Analyst firm Strategy Analytics has taken a look at the runners and riders in the global 5G race and has Huawei ahead of its rivals by a nose.
In a report titled ‘Comparison and 2023 5G Global Market Potential for leading 5G RAN Vendors – Ericsson, Huawei and Nokia’, SA took a look at the relative competitiveness of the big three kit vendors when it comes to 5G radio access network kit and made some market share forecasts accordingly.
The long and short of it, as you can see in the first table below, is that SA reckons by 2023 Huawei will account for around a quarter of the 5G RAN market, while Ericsson and Nokia will have closer to 23%. On top of that the ‘others’, largely Samsung and ZTE, will account for almost 30% between them, which is a decent effort. Samsung seems to be doing especially well in South Korea, funnily enough.
“By 2023 5G looks to be a very competitive global market as this premium technology finally achieves economies of scale that will drive down the costs per Gigabyte of throughput to make 5G an affordable technology on a global basis,” said Phil Kendall of SA. “The neck and neck battle between Huawei, Ericsson and Nokia for share of 2023’s 5G radio access should lower costs for all segments of mobile, IoT and fixed 5G applications, even as smaller new vendors find specific niches below these three.”
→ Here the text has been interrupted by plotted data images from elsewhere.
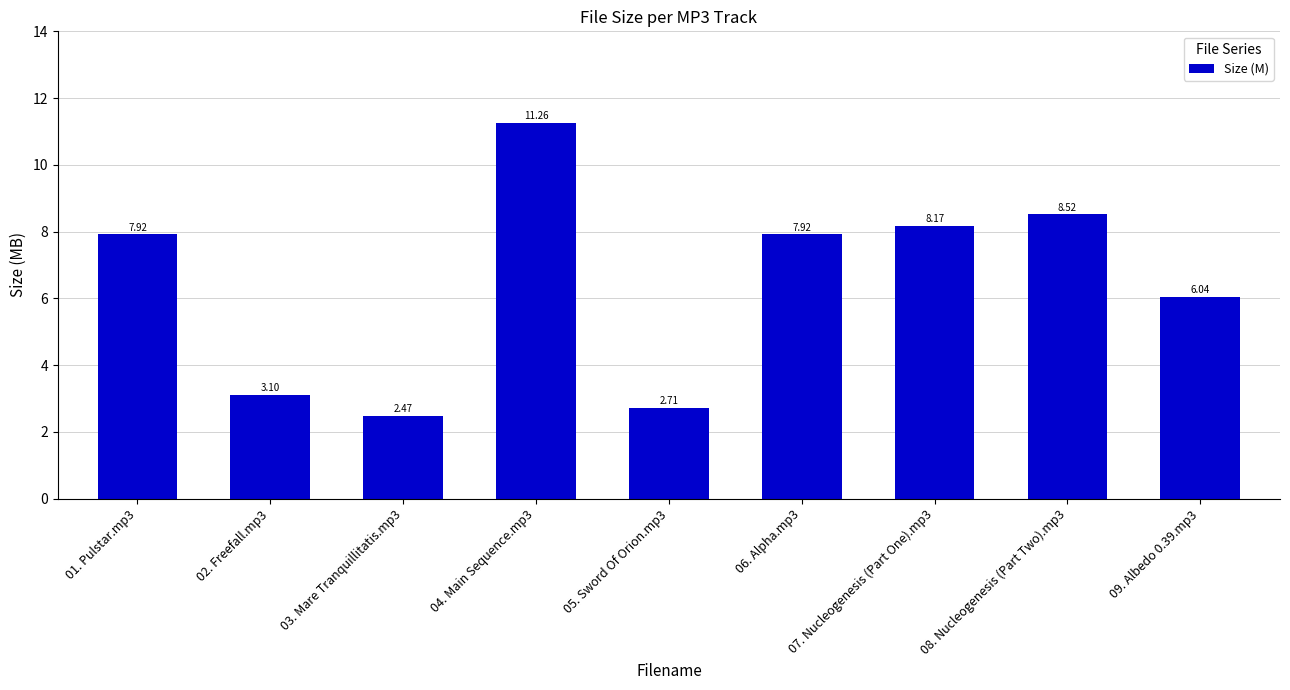

What is the greatest value displayed?

11.3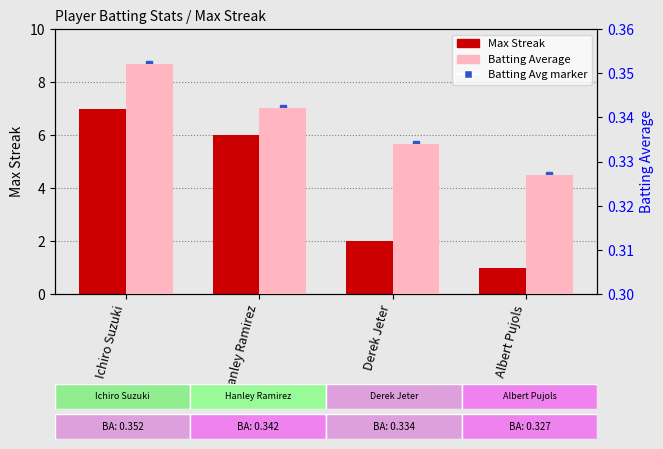

Which series has the largest total across all categories?

Max Streak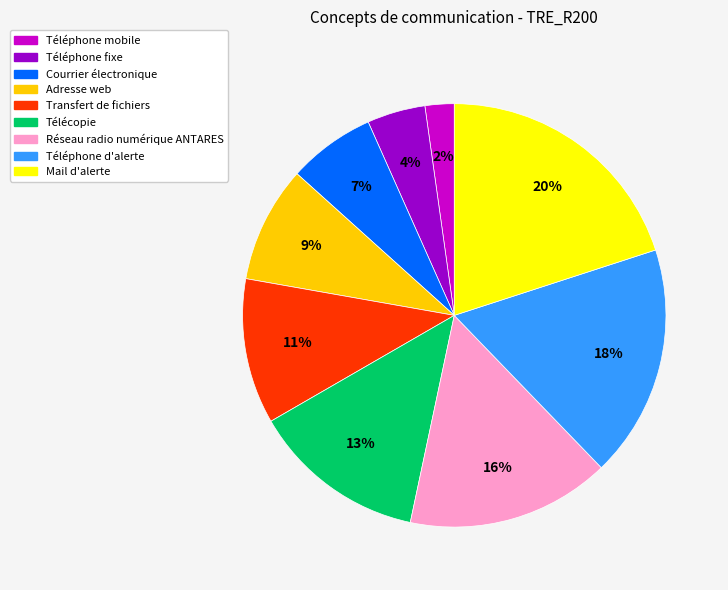

Rank the categories by value from highest to lowest.

Mail d'alerte, Téléphone d'alerte, Réseau radio numérique ANTARES, Télécopie, Transfert de fichiers, Adresse web, Courrier électronique, Téléphone fixe, Téléphone mobile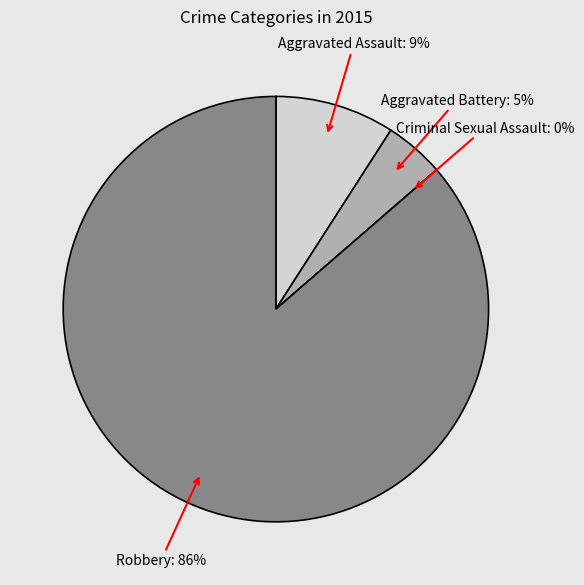

True or false: Criminal Sexual Assault accounts for 0% of the total.

True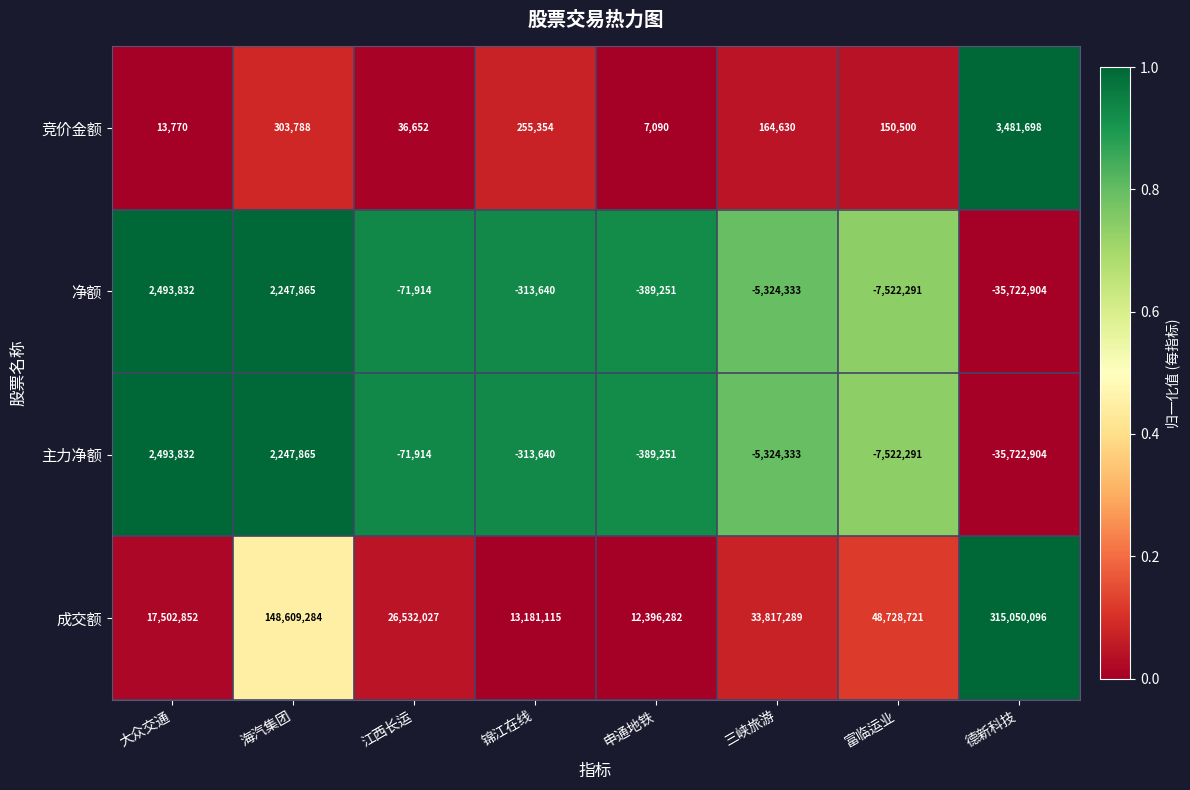

Which label corresponds to the largest value in the chart?

德新科技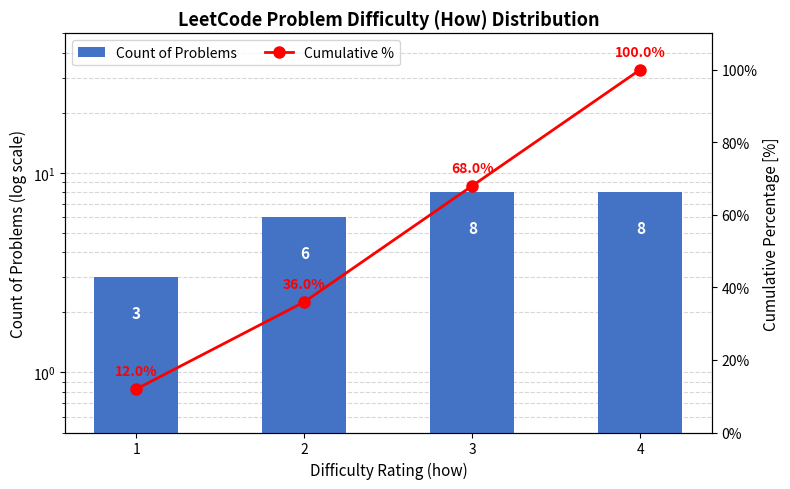

What is the sum of the Count of Problems values at 2 and 4?

14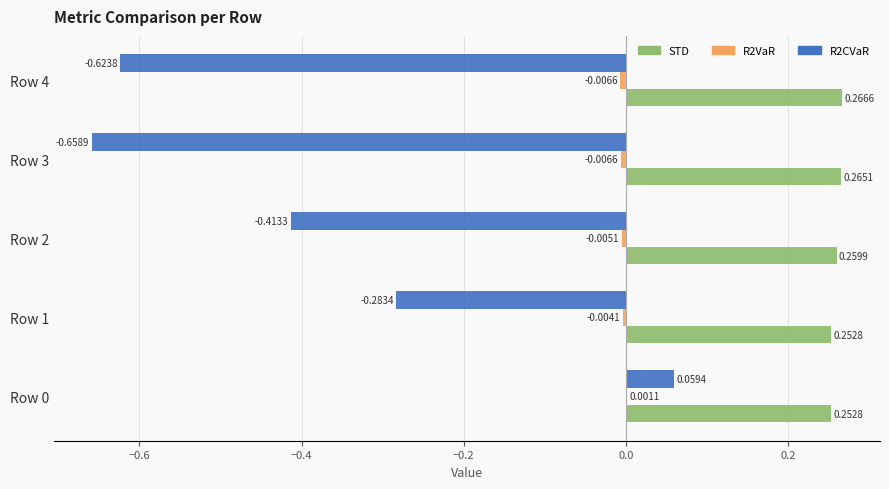

Which series has the largest total across all categories?

STD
The report also digs down into the strengths and weaknesses of the big three vendors. Specifically it looks at five broad categories: R&D, patents, product portfolio, product performance and deployment support. The bad news for the Nordic vendors is that Huawei comes top in all five categories, only having to share that spot with the other in the case of product portfolio. It looks like Ericsson needs to start putting its hand in its pocket and Nokia wants to take on a few more engineers.
“R&D investment backed by market scale is the most crucial factor for the long term competitiveness of 5G infrastructure vendors,” said SA’s Guang Yang. “Huawei has maintained steady growth in its 5G R&D investment, which bodes well for long term advances in energy efficient, cost effective 5G technology.”
With all that in mind it’s kind of surprising SA doesn’t anticipate a bigger lead for Huawei in four years’ time. The reason, presumably, is that Huawei will be excluded from a bunch of markets thanks to all the US aggro it faces. Opinion seems to be divided about how much slack will be picked up by Chinese sales, with Huawei revealing it has yet to do any 5G deals in mainland China, but the analyst in the video below still seeing that country as a big competitive advantage for them.